I am considering Spark streaming for our product. I have following streaming problem to solve:
1) We have 10K entities with an average 300 metric collected for each entity.
2) Each metric stream needs to be processed for Machine Learning analyses. Total = 3000000 streams in the system at a time and growing.
3) I have following different level of metric stream processing.
- Each metric across entities is processed as a stream.
- two or more metrics can combine and get processed together as metric groups (eg. (M1, M2) (M6, M7, M10)) streams.
4) Two metrics can be grouped if the have max time difference of 30 second based on the actual data time stamp. For Metric group analysys. They are related events.

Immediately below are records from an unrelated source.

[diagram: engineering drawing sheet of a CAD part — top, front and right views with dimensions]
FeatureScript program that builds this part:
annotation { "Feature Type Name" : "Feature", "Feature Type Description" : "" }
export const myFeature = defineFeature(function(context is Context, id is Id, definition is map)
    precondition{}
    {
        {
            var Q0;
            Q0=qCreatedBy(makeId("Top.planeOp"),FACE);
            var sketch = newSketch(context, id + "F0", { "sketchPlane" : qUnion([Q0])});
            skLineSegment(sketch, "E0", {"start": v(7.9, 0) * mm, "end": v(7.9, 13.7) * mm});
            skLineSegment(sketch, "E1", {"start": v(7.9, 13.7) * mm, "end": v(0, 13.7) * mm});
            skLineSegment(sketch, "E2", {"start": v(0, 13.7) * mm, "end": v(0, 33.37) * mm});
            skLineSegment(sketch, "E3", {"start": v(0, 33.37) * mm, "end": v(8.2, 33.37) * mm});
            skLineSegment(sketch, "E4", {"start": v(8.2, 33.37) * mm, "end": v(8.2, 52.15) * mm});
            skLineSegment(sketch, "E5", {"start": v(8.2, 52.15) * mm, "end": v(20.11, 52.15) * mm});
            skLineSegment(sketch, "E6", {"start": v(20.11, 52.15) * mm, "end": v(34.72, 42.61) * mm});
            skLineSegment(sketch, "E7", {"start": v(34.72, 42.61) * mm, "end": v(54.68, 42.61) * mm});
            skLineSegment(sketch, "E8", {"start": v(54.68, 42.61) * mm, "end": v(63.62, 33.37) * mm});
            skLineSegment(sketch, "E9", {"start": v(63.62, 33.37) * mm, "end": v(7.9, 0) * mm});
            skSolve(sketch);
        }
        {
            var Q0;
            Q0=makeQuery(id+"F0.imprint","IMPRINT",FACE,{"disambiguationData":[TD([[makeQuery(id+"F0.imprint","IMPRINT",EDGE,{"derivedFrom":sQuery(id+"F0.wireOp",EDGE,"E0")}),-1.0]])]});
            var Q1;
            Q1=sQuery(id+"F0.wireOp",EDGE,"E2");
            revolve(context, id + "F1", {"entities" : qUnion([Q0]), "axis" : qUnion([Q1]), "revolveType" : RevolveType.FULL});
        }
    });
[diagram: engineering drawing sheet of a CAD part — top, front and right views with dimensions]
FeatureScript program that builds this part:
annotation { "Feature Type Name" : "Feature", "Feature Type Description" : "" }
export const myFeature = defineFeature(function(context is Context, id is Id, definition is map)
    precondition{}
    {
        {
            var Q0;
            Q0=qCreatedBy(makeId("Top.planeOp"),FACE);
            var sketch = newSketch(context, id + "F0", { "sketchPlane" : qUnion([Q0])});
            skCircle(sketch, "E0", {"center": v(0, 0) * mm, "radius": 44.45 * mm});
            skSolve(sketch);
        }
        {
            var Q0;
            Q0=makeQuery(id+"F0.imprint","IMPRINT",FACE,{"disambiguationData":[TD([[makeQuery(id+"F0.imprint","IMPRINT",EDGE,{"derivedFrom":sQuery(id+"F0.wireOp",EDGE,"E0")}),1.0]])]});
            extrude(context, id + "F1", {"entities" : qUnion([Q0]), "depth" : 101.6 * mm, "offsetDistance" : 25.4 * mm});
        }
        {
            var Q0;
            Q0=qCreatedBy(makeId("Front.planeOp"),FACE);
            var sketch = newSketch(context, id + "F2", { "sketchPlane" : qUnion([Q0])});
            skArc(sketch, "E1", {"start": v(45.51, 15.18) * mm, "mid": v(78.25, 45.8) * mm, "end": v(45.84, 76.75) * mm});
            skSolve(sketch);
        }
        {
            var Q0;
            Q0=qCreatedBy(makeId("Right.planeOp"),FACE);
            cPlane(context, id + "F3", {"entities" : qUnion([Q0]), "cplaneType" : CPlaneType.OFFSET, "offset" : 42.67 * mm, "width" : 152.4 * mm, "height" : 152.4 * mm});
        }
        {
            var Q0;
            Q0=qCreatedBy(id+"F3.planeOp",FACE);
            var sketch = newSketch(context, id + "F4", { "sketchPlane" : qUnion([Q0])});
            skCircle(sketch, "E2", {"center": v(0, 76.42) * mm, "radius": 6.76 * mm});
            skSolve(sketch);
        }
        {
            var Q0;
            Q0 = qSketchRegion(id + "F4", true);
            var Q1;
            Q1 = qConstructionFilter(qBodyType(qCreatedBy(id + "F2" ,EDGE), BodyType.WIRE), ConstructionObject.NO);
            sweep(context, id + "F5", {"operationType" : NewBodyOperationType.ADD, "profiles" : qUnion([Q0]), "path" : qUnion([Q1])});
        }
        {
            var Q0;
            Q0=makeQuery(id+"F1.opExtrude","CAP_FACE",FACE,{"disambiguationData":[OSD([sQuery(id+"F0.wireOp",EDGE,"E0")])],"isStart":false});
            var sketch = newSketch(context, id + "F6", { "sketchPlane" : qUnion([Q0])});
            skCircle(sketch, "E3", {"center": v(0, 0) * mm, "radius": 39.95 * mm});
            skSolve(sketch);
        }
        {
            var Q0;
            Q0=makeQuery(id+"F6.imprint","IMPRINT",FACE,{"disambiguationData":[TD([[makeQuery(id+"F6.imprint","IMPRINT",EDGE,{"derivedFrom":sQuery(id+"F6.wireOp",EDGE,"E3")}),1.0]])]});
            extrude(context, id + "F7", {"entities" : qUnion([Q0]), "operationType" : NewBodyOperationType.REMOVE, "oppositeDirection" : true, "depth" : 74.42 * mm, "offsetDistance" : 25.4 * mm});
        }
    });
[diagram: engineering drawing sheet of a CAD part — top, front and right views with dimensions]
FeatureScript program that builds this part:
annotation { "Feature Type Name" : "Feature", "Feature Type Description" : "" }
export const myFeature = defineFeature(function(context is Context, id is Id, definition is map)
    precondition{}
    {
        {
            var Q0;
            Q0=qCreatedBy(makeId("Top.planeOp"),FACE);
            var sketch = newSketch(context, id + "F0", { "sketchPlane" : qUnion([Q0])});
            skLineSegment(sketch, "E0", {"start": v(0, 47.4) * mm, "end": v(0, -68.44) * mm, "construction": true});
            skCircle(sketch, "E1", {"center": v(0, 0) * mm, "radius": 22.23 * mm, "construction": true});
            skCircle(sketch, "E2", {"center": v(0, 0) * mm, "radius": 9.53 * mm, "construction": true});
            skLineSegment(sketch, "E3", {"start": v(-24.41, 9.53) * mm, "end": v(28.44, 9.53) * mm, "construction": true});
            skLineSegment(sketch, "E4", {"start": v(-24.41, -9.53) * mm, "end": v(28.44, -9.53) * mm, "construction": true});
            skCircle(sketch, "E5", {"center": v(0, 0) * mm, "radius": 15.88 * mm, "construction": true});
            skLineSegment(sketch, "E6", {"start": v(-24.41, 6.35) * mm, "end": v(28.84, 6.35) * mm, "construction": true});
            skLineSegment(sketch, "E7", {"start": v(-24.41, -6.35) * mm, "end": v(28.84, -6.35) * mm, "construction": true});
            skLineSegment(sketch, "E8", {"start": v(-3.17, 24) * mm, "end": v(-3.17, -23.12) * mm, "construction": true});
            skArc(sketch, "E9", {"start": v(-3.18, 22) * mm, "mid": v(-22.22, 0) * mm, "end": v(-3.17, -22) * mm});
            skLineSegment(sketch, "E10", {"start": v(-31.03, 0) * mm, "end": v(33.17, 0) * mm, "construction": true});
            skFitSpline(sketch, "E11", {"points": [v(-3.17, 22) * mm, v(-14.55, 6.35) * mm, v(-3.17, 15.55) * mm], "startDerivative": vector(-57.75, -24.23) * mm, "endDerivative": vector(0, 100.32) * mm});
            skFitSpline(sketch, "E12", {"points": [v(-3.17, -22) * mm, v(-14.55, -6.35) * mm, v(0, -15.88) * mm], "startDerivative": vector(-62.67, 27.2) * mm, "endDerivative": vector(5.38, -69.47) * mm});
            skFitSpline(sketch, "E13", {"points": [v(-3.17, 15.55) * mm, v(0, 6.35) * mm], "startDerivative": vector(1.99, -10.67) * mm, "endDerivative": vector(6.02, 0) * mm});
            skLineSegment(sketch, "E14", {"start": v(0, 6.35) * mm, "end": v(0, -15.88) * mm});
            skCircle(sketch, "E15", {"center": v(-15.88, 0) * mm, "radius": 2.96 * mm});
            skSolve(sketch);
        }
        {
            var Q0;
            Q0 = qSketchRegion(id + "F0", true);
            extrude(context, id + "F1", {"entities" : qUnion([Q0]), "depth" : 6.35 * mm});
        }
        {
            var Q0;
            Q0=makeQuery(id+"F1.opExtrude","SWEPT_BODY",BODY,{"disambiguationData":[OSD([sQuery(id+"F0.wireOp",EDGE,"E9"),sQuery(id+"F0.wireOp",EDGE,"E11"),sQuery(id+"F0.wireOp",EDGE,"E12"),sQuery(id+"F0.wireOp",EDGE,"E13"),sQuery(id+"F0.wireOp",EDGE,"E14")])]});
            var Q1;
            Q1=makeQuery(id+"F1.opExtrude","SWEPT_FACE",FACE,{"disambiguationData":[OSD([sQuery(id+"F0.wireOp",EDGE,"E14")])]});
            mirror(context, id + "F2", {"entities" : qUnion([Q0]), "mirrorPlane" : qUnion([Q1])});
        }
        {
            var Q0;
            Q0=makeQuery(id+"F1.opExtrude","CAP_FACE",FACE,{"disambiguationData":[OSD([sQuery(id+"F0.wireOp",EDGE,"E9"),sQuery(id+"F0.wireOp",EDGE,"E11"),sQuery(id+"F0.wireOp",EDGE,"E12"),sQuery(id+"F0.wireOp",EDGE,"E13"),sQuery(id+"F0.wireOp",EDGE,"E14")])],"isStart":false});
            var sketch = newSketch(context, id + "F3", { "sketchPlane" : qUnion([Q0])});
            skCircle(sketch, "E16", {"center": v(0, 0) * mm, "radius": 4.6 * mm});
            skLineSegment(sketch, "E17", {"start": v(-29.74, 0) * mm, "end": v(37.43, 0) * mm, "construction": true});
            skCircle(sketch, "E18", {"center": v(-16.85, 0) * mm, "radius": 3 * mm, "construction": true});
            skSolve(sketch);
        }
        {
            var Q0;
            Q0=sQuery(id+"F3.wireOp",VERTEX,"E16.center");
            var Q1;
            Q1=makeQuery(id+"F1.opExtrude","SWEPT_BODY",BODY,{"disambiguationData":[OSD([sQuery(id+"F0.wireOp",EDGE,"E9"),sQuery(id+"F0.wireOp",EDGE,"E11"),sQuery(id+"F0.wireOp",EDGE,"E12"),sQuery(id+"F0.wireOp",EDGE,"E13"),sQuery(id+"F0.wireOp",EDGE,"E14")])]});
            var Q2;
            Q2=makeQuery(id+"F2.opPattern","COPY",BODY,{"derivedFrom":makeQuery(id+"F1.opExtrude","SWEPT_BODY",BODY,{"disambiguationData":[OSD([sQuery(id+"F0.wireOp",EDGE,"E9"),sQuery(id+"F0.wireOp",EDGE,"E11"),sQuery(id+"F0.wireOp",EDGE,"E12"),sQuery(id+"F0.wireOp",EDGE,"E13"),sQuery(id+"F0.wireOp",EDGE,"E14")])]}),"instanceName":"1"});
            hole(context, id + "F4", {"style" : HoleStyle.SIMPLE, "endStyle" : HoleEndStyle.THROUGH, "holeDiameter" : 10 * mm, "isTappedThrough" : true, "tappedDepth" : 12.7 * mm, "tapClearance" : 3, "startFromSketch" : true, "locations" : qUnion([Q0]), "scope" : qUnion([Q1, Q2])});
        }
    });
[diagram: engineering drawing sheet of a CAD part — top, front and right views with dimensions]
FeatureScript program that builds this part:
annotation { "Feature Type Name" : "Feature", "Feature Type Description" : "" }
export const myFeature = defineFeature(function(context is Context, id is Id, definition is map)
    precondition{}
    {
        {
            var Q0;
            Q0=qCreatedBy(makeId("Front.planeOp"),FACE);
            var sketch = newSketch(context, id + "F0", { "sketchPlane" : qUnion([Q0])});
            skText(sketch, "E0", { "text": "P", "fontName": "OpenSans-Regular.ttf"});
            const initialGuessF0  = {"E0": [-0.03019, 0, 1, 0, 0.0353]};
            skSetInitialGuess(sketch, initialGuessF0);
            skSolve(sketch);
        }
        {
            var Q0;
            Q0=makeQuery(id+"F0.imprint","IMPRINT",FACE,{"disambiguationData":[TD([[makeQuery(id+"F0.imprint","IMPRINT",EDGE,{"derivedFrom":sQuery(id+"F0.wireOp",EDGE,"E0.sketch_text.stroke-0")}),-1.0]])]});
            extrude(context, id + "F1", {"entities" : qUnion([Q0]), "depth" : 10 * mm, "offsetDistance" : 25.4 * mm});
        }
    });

I need to bin the different metric data in streams so that they are within a REAL DATA time stamp(not absolute time) limits.
5) I am doing the following -
- Collecting each metric as a stream through Kafka subscriber running on spark node and doing single metric stream analysis.
- Then I want to join this two stream and create a new Dstream for metric groups analysis. But a window on the joined stream might not fetch me metric data for each metric which fall withing 30 second data time stamp limit (due to lagging streams). Metric data for few streams might be missing or lagging by more then 30 seconds on actual data time stamp. So, I am planing to implement a binning system which will wait for say n*30 seconds max for data for different metric to arrive and get grouped with other metrics to form a metric group. In case a bin get filled before the time it should move forward for processing.
1) How can I model this problem using spark streaming?
2) Can I have one stream processed entirely at one node instead of distributed batch processing?
Each metric (or group) require lot of metric specific models to be loaded to the processing nodes for analysis. I would like to load only those models which are required, not all models at all Spark nodes.
3) I am loading each metric stream data from kafka subscriber, can I have that same node which load the data do the stream processing for loaded metric locally and do not distribute it to other node?